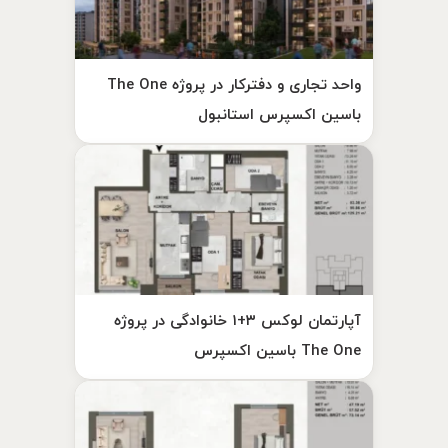
واحد تجاری و دفترکار در پروژه The One
باسین اکسپرس استانبول
آپارتمان لوکس ۳+۱ خانوادگی در پروژه
The One باسین اکسپرس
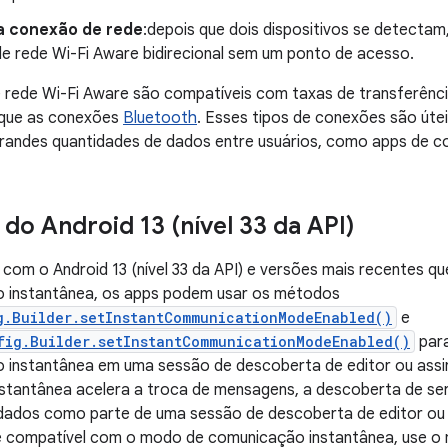
a conexão de rede
:depois que dois dispositivos se detectam
e rede Wi-Fi Aware bidirecional sem um ponto de acesso.
rede Wi-Fi Aware são compatíveis com taxas de transferência
 que as conexões
Bluetooth
. Esses tipos de conexões são úte
randes quantidades de dados entre usuários, como apps de c
 do Android 13 (nível 33 da API)
 com o Android 13 (nível 33 da API) e versões mais recentes
 instantânea, os apps podem usar os métodos
g.Builder.setInstantCommunicationModeEnabled()
e
fig.Builder.setInstantCommunicationModeEnabled()
para
 instantânea em uma sessão de descoberta de editor ou ass
stantânea acelera a troca de mensagens, a descoberta de ser
dados como parte de uma sessão de descoberta de editor ou 
 é compatível com o modo de comunicação instantânea, use 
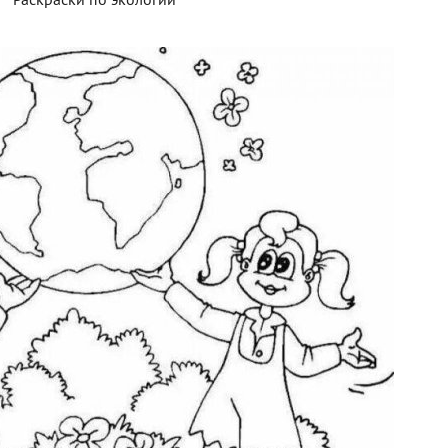
Раскраски по экологии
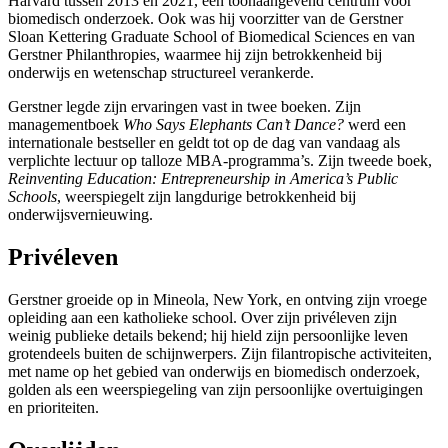
Harvard tussen 2013 en 2021, een toonaangevend centrum voor
biomedisch onderzoek. Ook was hij voorzitter van de Gerstner
Sloan Kettering Graduate School of Biomedical Sciences en van
Gerstner Philanthropies, waarmee hij zijn betrokkenheid bij
onderwijs en wetenschap structureel verankerde.
Gerstner legde zijn ervaringen vast in twee boeken. Zijn
managementboek
Who Says Elephants Can’t Dance?
werd een
internationale bestseller en geldt tot op de dag van vandaag als
verplichte lectuur op talloze MBA-programma’s. Zijn tweede boek,
Reinventing Education: Entrepreneurship in America’s Public
Schools
, weerspiegelt zijn langdurige betrokkenheid bij
onderwijsvernieuwing.
Privéleven
Gerstner groeide op in Mineola, New York, en ontving zijn vroege
opleiding aan een katholieke school. Over zijn privéleven zijn
weinig publieke details bekend; hij hield zijn persoonlijke leven
grotendeels buiten de schijnwerpers. Zijn filantropische activiteiten,
met name op het gebied van onderwijs en biomedisch onderzoek,
golden als een weerspiegeling van zijn persoonlijke overtuigingen
en prioriteiten.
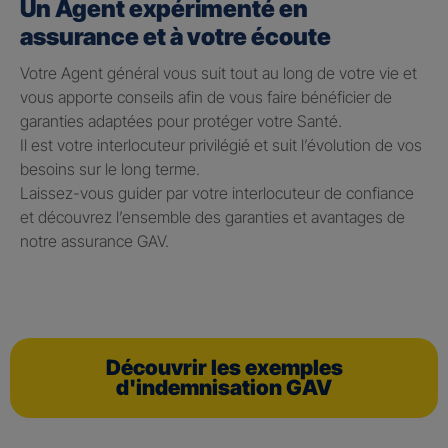
Un Agent expérimenté en
assurance et à votre écoute
Votre Agent général vous suit tout au long de votre vie et
vous apporte conseils afin de vous faire bénéficier de
garanties adaptées pour protéger votre Santé.
Il est votre interlocuteur privilégié et suit l’évolution de vos
besoins sur le long terme.
Laissez-vous guider par votre interlocuteur de confiance
et découvrez l’ensemble des garanties et avantages de
notre assurance GAV.
Découvrir les exemples
d'indemnisation GAV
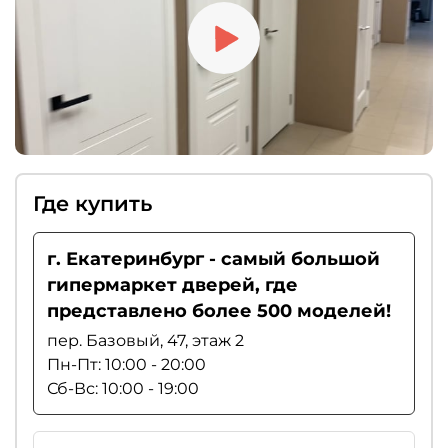
Где купить
г. Екатеринбург - самый большой
гипермаркет дверей, где
представлено более 500 моделей!
пер. Базовый, 47, этаж 2
Пн-Пт: 10:00 - 20:00
Сб-Вс: 10:00 - 19:00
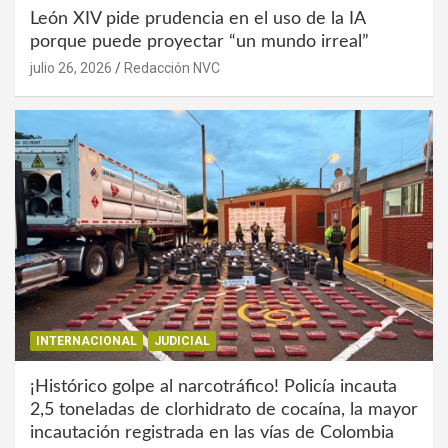
León XIV pide prudencia en el uso de la IA
porque puede proyectar “un mundo irreal”
julio 26, 2026
Redacción NVC
INTERNACIONAL
JUDICIAL
¡Histórico golpe al narcotráfico! Policía incauta
2,5 toneladas de clorhidrato de cocaína, la mayor
incautación registrada en las vías de Colombia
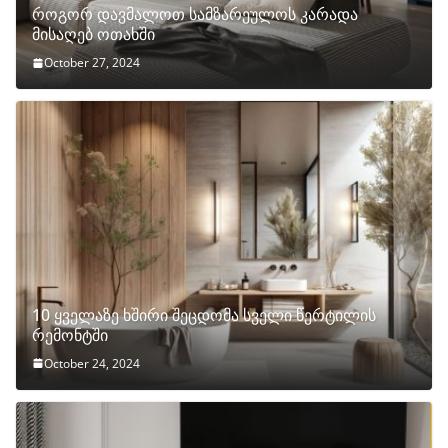
როგორ დავმალოთ სამზარეულოს კარადა
მისაღებ ოთახში
October 27, 2024
10 ყველაზე ხშირი შეცდომა სველი წერტილის
რემონტში
October 24, 2024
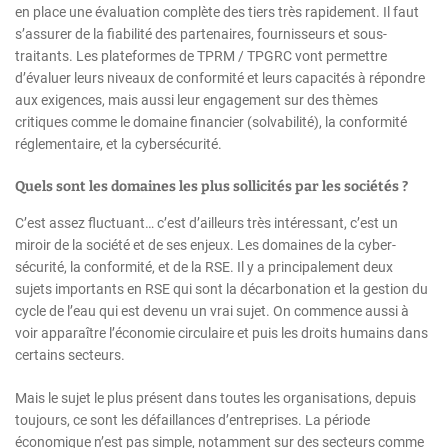
en place une évaluation complète des tiers très rapidement. Il faut
s’assurer de la fiabilité des partenaires, fournisseurs et sous-
traitants. Les plateformes de TPRM / TPGRC vont permettre
d’évaluer leurs niveaux de conformité et leurs capacités à répondre
aux exigences, mais aussi leur engagement sur des thèmes
critiques comme le domaine financier (solvabilité), la conformité
réglementaire, et la cybersécurité.
Quels sont les domaines les plus sollicités par les sociétés ?
C’est assez fluctuant… c’est d’ailleurs très intéressant, c’est un
miroir de la société et de ses enjeux. Les domaines de la cyber-
sécurité, la conformité, et de la RSE. Il y a principalement deux
sujets importants en RSE qui sont la décarbonation et la gestion du
cycle de l’eau qui est devenu un vrai sujet. On commence aussi à
voir apparaître l’économie circulaire et puis les droits humains dans
certains secteurs.
Mais le sujet le plus présent dans toutes les organisations, depuis
toujours, ce sont les défaillances d’entreprises. La période
économique n’est pas simple, notamment sur des secteurs comme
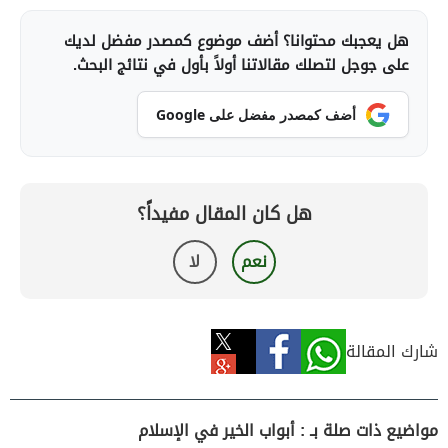
هل يعجبك محتوانا؟ أضف موضوع كمصدر مفضل لديك
على جوجل لتصلك مقالاتنا أولاً بأول في نتائج البحث.
أضف كمصدر مفضل على Google
هل كان المقال مفيداً؟
نعم
لا
شارك المقالة
مواضيع ذات صلة بـ : أبواب الخير في الإسلام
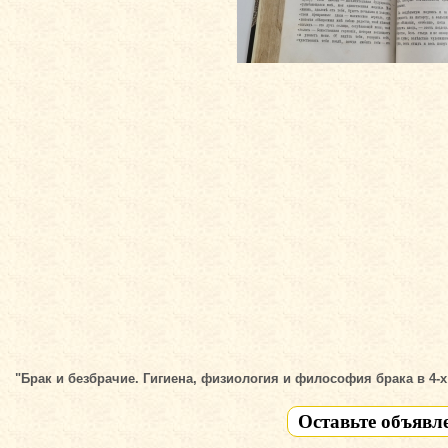
"Брак и безбрачие. Гигиена, физиология и философия брака в 4-х 
Оставьте объявл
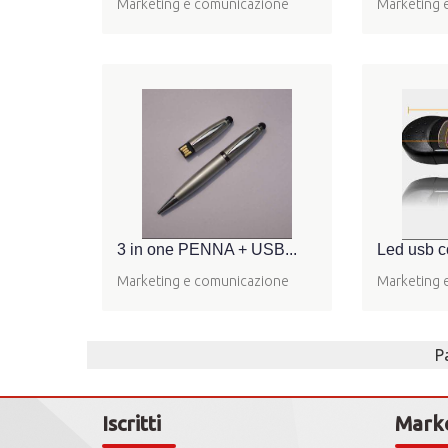
Marketing e comunicazione
Marketing 
3 in one PENNA + USB...
Led usb c
Marketing e comunicazione
Marketing 
P
Iscritti
Mark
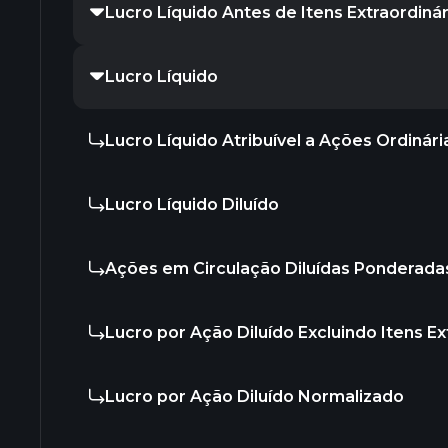
Lucro Líquido Antes de Itens Extraordinár
Lucro Líquido
Lucro Líquido Atribuível a Ações Ordinári
Lucro Líquido Diluído
Ações em Circulação Diluídas Ponderada
Lucro por Ação Diluído Excluindo Itens Ex
Lucro por Ação Diluído Normalizado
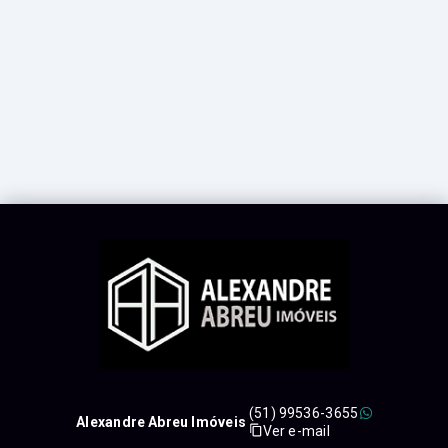
(51) 99536-3655
Alexandre Abreu Imóveis
Ver e-mail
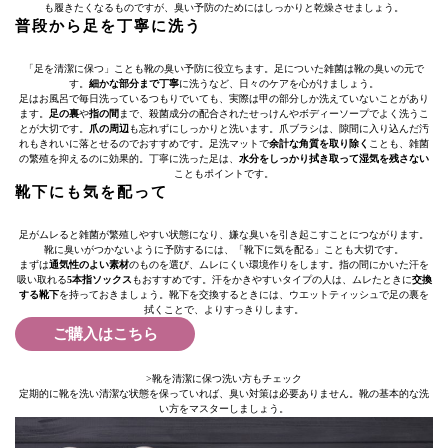
も履きたくなるものですが、臭い予防のためにはしっかりと乾燥させましょう。
普段から足を丁寧に洗う
「足を清潔に保つ」ことも靴の臭い予防に役立ちます。足についた雑菌は靴の臭いの元で
す。
細かな部分まで丁寧
に洗うなど、日々のケアを心がけましょう。
足はお風呂で毎日洗っているつもりでいても、実際は甲の部分しか洗えていないことがあり
ます。
足の裏
や
指の間
まで、殺菌成分の配合されたせっけんやボディーソープでよく洗うこ
とが大切です。
爪の周辺
も忘れずにしっかりと洗います。爪ブラシは、隙間に入り込んだ汚
れもきれいに落とせるのでおすすめです。足洗マットで
余計な角質を取り除く
ことも、雑菌
の繁殖を抑えるのに効果的。丁寧に洗った足は、
水分をしっかり拭き取って湿気を残さない
こともポイントです。
靴下にも気を配って
足がムレると雑菌が繁殖しやすい状態になり、嫌な臭いを引き起こすことにつながります。
靴に臭いがつかないように予防するには、「靴下に気を配る」ことも大切です。
まずは
通気性のよい素材
のものを選び、ムレにくい環境作りをします。指の間にかいた汗を
吸い取れる
5本指ソックス
もおすすめです。汗をかきやすいタイプの人は、ムレたときに
交換
する靴下
を持っておきましょう。靴下を交換するときには、ウエットティッシュで足の裏を
拭くことで、よりすっきりします。
ご購入はこちら
>靴を清潔に保つ洗い方もチェック
定期的に靴を洗い清潔な状態を保っていれば、臭い対策は必要ありません。靴の基本的な洗
い方をマスターしましょう。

--- TASK STATEMENT ---
Transcribe every line of text in the records above, keeping each one unchanged and in the same order. Leave the pictures out of your answer.

--- RESPONSE TO THIS EXERCISE ---
واحد تجاری و دفترکار در پروژه The One
باسین اکسپرس استانبول
آپارتمان لوکس ۳+۱ خانوادگی در پروژه
The One باسین اکسپرس
a conexão de rede
:depois que dois dispositivos se detectam
e rede Wi-Fi Aware bidirecional sem um ponto de acesso.
rede Wi-Fi Aware são compatíveis com taxas de transferência
 que as conexões
Bluetooth
. Esses tipos de conexões são úte
randes quantidades de dados entre usuários, como apps de c
 do Android 13 (nível 33 da API)
 com o Android 13 (nível 33 da API) e versões mais recentes
 instantânea, os apps podem usar os métodos
g.Builder.setInstantCommunicationModeEnabled()
e
fig.Builder.setInstantCommunicationModeEnabled()
para
 instantânea em uma sessão de descoberta de editor ou ass
stantânea acelera a troca de mensagens, a descoberta de ser
dados como parte de uma sessão de descoberta de editor ou 
 é compatível com o modo de comunicação instantânea, use 
Раскраски по экологии
Harvard tussen 2013 en 2021, een toonaangevend centrum voor
biomedisch onderzoek. Ook was hij voorzitter van de Gerstner
Sloan Kettering Graduate School of Biomedical Sciences en van
Gerstner Philanthropies, waarmee hij zijn betrokkenheid bij
onderwijs en wetenschap structureel verankerde.
Gerstner legde zijn ervaringen vast in twee boeken. Zijn
managementboek
Who Says Elephants Can’t Dance?
werd een
internationale bestseller en geldt tot op de dag van vandaag als
verplichte lectuur op talloze MBA-programma’s. Zijn tweede boek,
Reinventing Education: Entrepreneurship in America’s Public
Schools
, weerspiegelt zijn langdurige betrokkenheid bij
onderwijsvernieuwing.
Privéleven
Gerstner groeide op in Mineola, New York, en ontving zijn vroege
opleiding aan een katholieke school. Over zijn privéleven zijn
weinig publieke details bekend; hij hield zijn persoonlijke leven
grotendeels buiten de schijnwerpers. Zijn filantropische activiteiten,
met name op het gebied van onderwijs en biomedisch onderzoek,
golden als een weerspiegeling van zijn persoonlijke overtuigingen
en prioriteiten.
Un Agent expérimenté en
assurance et à votre écoute
Votre Agent général vous suit tout au long de votre vie et
vous apporte conseils afin de vous faire bénéficier de
garanties adaptées pour protéger votre Santé.
Il est votre interlocuteur privilégié et suit l’évolution de vos
besoins sur le long terme.
Laissez-vous guider par votre interlocuteur de confiance
et découvrez l’ensemble des garanties et avantages de
notre assurance GAV.
Découvrir les exemples
d'indemnisation GAV
Где купить
г. Екатеринбург - самый большой
гипермаркет дверей, где
представлено более 500 моделей!
пер. Базовый, 47, этаж 2
Пн-Пт: 10:00 - 20:00
Сб-Вс: 10:00 - 19:00
León XIV pide prudencia en el uso de la IA
porque puede proyectar “un mundo irreal”
julio 26, 2026
Redacción NVC
INTERNACIONAL
JUDICIAL
¡Histórico golpe al narcotráfico! Policía incauta
2,5 toneladas de clorhidrato de cocaína, la mayor
incautación registrada en las vías de Colombia
როგორ დავმალოთ სამზარეულოს კარადა
მისაღებ ოთახში
October 27, 2024
10 ყველაზე ხშირი შეცდომა სველი წერტილის
რემონტში
October 24, 2024
en place une évaluation complète des tiers très rapidement. Il faut
s’assurer de la fiabilité des partenaires, fournisseurs et sous-
traitants. Les plateformes de TPRM / TPGRC vont permettre
d’évaluer leurs niveaux de conformité et leurs capacités à répondre
aux exigences, mais aussi leur engagement sur des thèmes
critiques comme le domaine financier (solvabilité), la conformité
réglementaire, et la cybersécurité.
Quels sont les domaines les plus sollicités par les sociétés ?
C’est assez fluctuant… c’est d’ailleurs très intéressant, c’est un
miroir de la société et de ses enjeux. Les domaines de la cyber-
sécurité, la conformité, et de la RSE. Il y a principalement deux
sujets importants en RSE qui sont la décarbonation et la gestion du
cycle de l’eau qui est devenu un vrai sujet. On commence aussi à
voir apparaître l’économie circulaire et puis les droits humains dans
certains secteurs.
Mais le sujet le plus présent dans toutes les organisations, depuis
toujours, ce sont les défaillances d’entreprises. La période
économique n’est pas simple, notamment sur des secteurs comme
هل يعجبك محتوانا؟ أضف موضوع كمصدر مفضل لديك
على جوجل لتصلك مقالاتنا أولاً بأول في نتائج البحث.
أضف كمصدر مفضل على Google
هل كان المقال مفيداً؟
نعم
لا
شارك المقالة
مواضيع ذات صلة بـ : أبواب الخير في الإسلام
"Брак и безбрачие. Гигиена, физиология и философия брака в 4-х 
Оставьте объявл
Marketing e comunicazione
Marketing 
3 in one PENNA + USB...
Led usb c
Marketing e comunicazione
Marketing 
P
Iscritti
Mark
Lucro Líquido Antes de Itens Extraordinár
Lucro Líquido
Lucro Líquido Atribuível a Ações Ordinári
Lucro Líquido Diluído
Ações em Circulação Diluídas Ponderada
Lucro por Ação Diluído Excluindo Itens Ex
Lucro por Ação Diluído Normalizado
(51) 99536-3655
Alexandre Abreu Imóveis
Ver e-mail
も履きたくなるものですが、臭い予防のためにはしっかりと乾燥させましょう。
普段から足を丁寧に洗う
「足を清潔に保つ」ことも靴の臭い予防に役立ちます。足についた雑菌は靴の臭いの元で
す。
細かな部分まで丁寧
に洗うなど、日々のケアを心がけましょう。
足はお風呂で毎日洗っているつもりでいても、実際は甲の部分しか洗えていないことがあり
ます。
足の裏
や
指の間
まで、殺菌成分の配合されたせっけんやボディーソープでよく洗うこ
とが大切です。
爪の周辺
も忘れずにしっかりと洗います。爪ブラシは、隙間に入り込んだ汚
れもきれいに落とせるのでおすすめです。足洗マットで
余計な角質を取り除く
ことも、雑菌
の繁殖を抑えるのに効果的。丁寧に洗った足は、
水分をしっかり拭き取って湿気を残さない
こともポイントです。
靴下にも気を配って
足がムレると雑菌が繁殖しやすい状態になり、嫌な臭いを引き起こすことにつながります。
靴に臭いがつかないように予防するには、「靴下に気を配る」ことも大切です。
まずは
通気性のよい素材
のものを選び、ムレにくい環境作りをします。指の間にかいた汗を
吸い取れる
5本指ソックス
もおすすめです。汗をかきやすいタイプの人は、ムレたときに
交換
する靴下
を持っておきましょう。靴下を交換するときには、ウエットティッシュで足の裏を
拭くことで、よりすっきりします。
ご購入はこちら
>靴を清潔に保つ洗い方もチェック
定期的に靴を洗い清潔な状態を保っていれば、臭い対策は必要ありません。靴の基本的な洗
い方をマスターしましょう。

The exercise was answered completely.